Boltzmann machines as two-dimensional tensor networks

TL;DR

This paper establishes a fundamental connection between Boltzmann machines and tensor networks, showing they can be exactly represented as two-dimensional tensor networks, which enhances understanding and computational efficiency.

Contribution

It introduces an exact tensor network representation of RBM and DBM, linking their expressive power to entanglement structures and providing an efficient contraction algorithm.

Findings

The tensor network representation improves partition function estimation accuracy.

The proposed algorithm outperforms existing machine learning methods.
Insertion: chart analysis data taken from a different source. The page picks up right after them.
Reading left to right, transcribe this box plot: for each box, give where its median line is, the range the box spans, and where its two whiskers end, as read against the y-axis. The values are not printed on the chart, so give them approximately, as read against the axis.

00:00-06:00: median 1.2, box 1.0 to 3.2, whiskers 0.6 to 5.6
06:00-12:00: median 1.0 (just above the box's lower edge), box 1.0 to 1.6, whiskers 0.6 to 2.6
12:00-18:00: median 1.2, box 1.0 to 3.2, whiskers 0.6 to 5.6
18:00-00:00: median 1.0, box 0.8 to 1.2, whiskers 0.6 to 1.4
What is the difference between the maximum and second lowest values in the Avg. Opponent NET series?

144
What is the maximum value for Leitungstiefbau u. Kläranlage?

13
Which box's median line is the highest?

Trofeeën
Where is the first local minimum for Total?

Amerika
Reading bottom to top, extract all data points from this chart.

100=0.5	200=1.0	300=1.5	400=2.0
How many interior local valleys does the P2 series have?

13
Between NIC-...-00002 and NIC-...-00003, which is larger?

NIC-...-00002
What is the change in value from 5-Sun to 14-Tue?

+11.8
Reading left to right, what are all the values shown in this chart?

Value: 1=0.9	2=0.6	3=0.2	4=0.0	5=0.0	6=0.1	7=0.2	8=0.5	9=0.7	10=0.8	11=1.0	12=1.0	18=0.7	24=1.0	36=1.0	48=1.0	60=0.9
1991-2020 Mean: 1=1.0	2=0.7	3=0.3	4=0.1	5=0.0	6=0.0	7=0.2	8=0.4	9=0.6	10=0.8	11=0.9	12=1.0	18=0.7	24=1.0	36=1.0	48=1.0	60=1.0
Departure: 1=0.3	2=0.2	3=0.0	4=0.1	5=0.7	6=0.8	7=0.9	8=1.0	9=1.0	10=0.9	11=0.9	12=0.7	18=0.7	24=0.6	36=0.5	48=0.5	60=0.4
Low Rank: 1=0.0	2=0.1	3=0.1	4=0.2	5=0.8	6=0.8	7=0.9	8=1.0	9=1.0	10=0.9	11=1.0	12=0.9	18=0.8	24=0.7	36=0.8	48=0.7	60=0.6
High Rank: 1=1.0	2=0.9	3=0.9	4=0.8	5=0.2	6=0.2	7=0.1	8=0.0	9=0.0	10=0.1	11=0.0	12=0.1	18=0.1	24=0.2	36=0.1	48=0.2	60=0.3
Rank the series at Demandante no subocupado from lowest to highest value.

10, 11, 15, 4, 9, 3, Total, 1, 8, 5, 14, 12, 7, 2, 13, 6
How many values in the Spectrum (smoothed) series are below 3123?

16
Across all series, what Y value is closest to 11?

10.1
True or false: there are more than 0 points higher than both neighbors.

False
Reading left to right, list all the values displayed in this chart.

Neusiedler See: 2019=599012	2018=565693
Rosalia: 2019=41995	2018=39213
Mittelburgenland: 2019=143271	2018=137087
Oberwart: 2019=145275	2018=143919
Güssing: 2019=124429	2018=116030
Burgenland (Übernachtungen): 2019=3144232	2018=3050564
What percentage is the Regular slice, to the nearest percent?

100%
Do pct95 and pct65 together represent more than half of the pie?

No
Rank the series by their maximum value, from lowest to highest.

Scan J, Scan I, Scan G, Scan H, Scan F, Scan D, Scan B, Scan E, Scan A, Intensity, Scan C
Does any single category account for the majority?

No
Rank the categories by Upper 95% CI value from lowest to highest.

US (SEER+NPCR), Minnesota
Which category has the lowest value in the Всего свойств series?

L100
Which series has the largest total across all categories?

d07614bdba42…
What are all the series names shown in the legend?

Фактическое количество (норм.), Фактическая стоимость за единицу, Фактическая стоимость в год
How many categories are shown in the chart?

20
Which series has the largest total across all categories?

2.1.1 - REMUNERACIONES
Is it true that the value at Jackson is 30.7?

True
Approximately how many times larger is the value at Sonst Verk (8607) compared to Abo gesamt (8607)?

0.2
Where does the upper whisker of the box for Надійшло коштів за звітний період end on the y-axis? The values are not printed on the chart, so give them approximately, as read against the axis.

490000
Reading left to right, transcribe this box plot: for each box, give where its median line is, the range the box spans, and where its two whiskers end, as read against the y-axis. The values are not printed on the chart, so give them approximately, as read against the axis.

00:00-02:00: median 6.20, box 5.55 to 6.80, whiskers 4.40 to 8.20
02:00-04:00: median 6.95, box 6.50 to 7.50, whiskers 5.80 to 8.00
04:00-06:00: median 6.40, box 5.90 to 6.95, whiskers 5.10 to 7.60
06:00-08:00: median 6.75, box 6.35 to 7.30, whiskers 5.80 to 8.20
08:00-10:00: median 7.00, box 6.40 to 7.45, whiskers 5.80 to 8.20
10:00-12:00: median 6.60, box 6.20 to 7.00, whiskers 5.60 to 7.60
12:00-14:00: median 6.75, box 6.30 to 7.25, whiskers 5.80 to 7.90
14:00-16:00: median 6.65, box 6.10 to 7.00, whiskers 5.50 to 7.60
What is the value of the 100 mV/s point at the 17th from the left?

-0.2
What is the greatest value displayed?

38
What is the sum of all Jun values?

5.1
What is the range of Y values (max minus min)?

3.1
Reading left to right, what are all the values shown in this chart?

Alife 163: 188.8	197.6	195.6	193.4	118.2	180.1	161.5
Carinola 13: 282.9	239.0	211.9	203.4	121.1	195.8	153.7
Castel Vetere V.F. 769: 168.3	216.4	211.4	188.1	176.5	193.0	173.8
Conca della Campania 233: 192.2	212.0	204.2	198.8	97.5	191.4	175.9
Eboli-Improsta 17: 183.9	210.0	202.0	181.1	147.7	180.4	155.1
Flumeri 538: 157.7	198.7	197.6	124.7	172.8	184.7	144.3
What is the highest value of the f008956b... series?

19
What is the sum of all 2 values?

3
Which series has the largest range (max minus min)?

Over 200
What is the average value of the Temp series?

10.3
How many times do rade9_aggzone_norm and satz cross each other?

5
Potential applications in training deep Boltzmann machines for various tasks.

Abstract

Restricted Boltzmann machines (RBM) and deep Boltzmann machines (DBM) are important models in machine learning, and recently found numerous applications in quantum many-body physics. We show that there are fundamental connections between them and tensor networks. In particular, we demonstrate that any RBM and DBM can be exactly represented as a two-dimensional tensor network. This representation gives an understanding of the expressive power of RBM and DBM using entanglement structures of the tensor networks, also provides an efficient tensor network contraction algorithm for the computing partition function of RBM and DBM. Using numerical experiments, we demonstrate that the proposed algorithm is much more accurate than the state-of-the-art machine learning methods in estimating the partition function of restricted Boltzmann machines and deep Boltzmann machines, and have potential applications in training deep Boltzmann machines for general machine learning tasks.